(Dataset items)

-=-=-

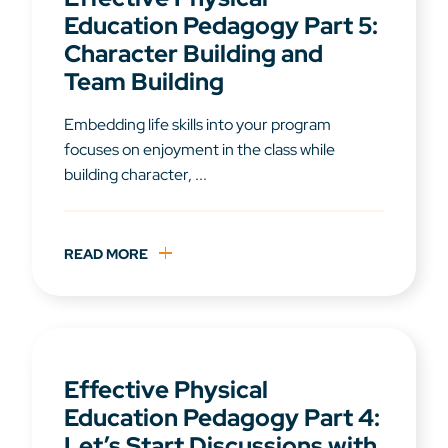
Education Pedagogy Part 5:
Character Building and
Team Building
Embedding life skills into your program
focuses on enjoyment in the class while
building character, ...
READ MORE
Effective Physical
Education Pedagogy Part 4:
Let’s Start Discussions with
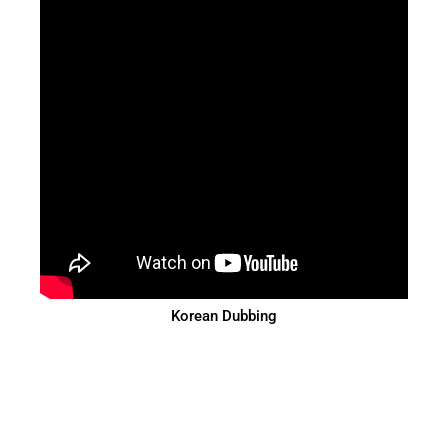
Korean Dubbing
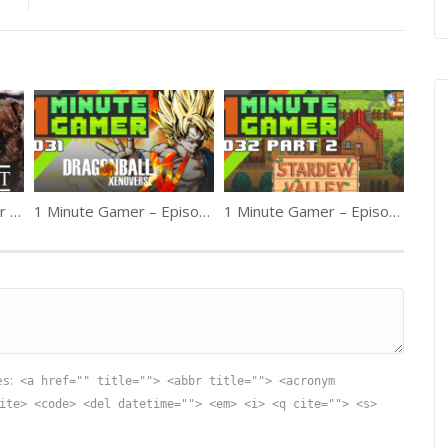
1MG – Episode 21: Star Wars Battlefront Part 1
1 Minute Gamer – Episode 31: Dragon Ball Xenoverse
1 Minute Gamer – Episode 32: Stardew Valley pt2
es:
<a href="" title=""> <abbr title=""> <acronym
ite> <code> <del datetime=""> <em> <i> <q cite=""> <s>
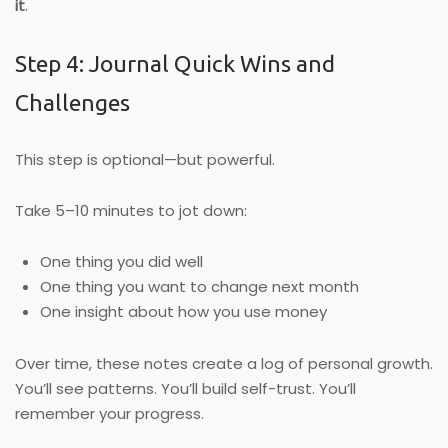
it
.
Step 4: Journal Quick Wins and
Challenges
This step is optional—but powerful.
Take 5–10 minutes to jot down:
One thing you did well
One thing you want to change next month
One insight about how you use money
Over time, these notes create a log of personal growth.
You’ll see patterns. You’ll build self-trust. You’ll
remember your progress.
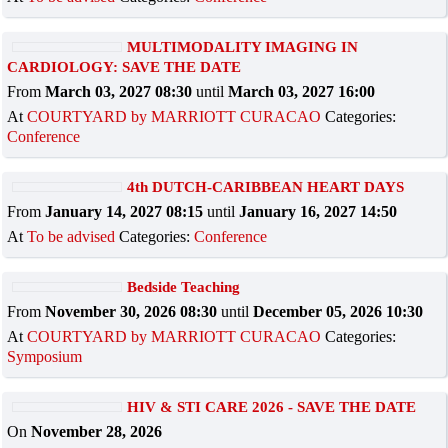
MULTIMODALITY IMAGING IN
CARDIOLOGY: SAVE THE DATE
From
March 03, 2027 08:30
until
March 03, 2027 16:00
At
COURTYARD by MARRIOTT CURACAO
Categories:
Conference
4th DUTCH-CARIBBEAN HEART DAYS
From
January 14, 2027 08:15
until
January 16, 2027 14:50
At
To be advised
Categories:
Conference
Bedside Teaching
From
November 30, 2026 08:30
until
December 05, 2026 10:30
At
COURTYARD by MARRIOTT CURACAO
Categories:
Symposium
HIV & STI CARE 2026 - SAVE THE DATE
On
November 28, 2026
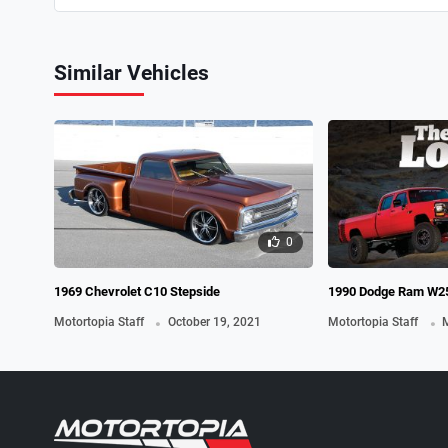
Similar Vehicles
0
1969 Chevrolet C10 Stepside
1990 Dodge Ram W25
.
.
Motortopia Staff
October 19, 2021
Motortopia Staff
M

-=-=-

(YOUR GOAL): Reproduce every one of the lines above word for word, without any of the pictures.

(FINAL ANSWER):
Education Pedagogy Part 5:
Character Building and
Team Building
Embedding life skills into your program
focuses on enjoyment in the class while
building character, ...
READ MORE
Effective Physical
Education Pedagogy Part 4:
Let’s Start Discussions with
Korean Dubbing
1MG – Episode 21: Star Wars Battlefront Part 1
1 Minute Gamer – Episode 31: Dragon Ball Xenoverse
1 Minute Gamer – Episode 32: Stardew Valley pt2
es:
<a href="" title=""> <abbr title=""> <acronym
ite> <code> <del datetime=""> <em> <i> <q cite=""> <s>
it
.
Step 4: Journal Quick Wins and
Challenges
This step is optional—but powerful.
Take 5–10 minutes to jot down:
One thing you did well
One thing you want to change next month
One insight about how you use money
Over time, these notes create a log of personal growth.
You’ll see patterns. You’ll build self-trust. You’ll
remember your progress.
MULTIMODALITY IMAGING IN
CARDIOLOGY: SAVE THE DATE
From
March 03, 2027 08:30
until
March 03, 2027 16:00
At
COURTYARD by MARRIOTT CURACAO
Categories:
Conference
4th DUTCH-CARIBBEAN HEART DAYS
From
January 14, 2027 08:15
until
January 16, 2027 14:50
At
To be advised
Categories:
Conference
Bedside Teaching
From
November 30, 2026 08:30
until
December 05, 2026 10:30
At
COURTYARD by MARRIOTT CURACAO
Categories:
Symposium
HIV & STI CARE 2026 - SAVE THE DATE
On
November 28, 2026
Similar Vehicles
0
1969 Chevrolet C10 Stepside
1990 Dodge Ram W25
.
.
Motortopia Staff
October 19, 2021
Motortopia Staff
M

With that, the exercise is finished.